--- START ---

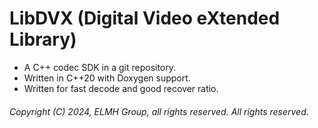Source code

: # LibDVX (Digital Video eXtended Library)

- A C++ codec SDK in a git repository.
- Written in C++20 with Doxygen support.
- Written for fast decode and good recover ratio.

###### Copyright (C) 2024, ELMH Group, all rights reserved. All rights reserved.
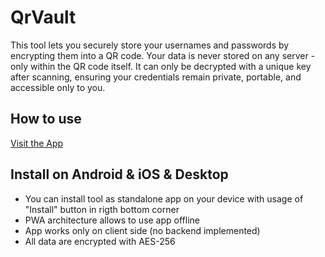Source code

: # QrVault

This tool lets you securely store your usernames and passwords by encrypting them into a QR code. Your data is never stored on any server - only within the QR code itself.
It can only be decrypted with a unique key after scanning, ensuring your credentials remain private, portable, and accessible only to you.

## How to use

[Visit the App](https://kkuuba.github.io/QrVault/)

## Install on Android & iOS & Desktop

* You can install tool as standalone app on your device with usage of "Install" button in rigth bottom corner
* PWA architecture allows to use app offline
* App works only on client side (no backend implemented)
* All data are encrypted with AES-256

--- END ---

Copy out every line of source text from the records above, character for character, without the pictures.

Solution for this task:
Source code

: # LibDVX (Digital Video eXtended Library)

- A C++ codec SDK in a git repository.
- Written in C++20 with Doxygen support.
- Written for fast decode and good recover ratio.

###### Copyright (C) 2024, ELMH Group, all rights reserved. All rights reserved.
Source code

: # QrVault

This tool lets you securely store your usernames and passwords by encrypting them into a QR code. Your data is never stored on any server - only within the QR code itself.
It can only be decrypted with a unique key after scanning, ensuring your credentials remain private, portable, and accessible only to you.

## How to use

[Visit the App](https://kkuuba.github.io/QrVault/)

## Install on Android & iOS & Desktop

* You can install tool as standalone app on your device with usage of "Install" button in rigth bottom corner
* PWA architecture allows to use app offline
* App works only on client side (no backend implemented)
* All data are encrypted with AES-256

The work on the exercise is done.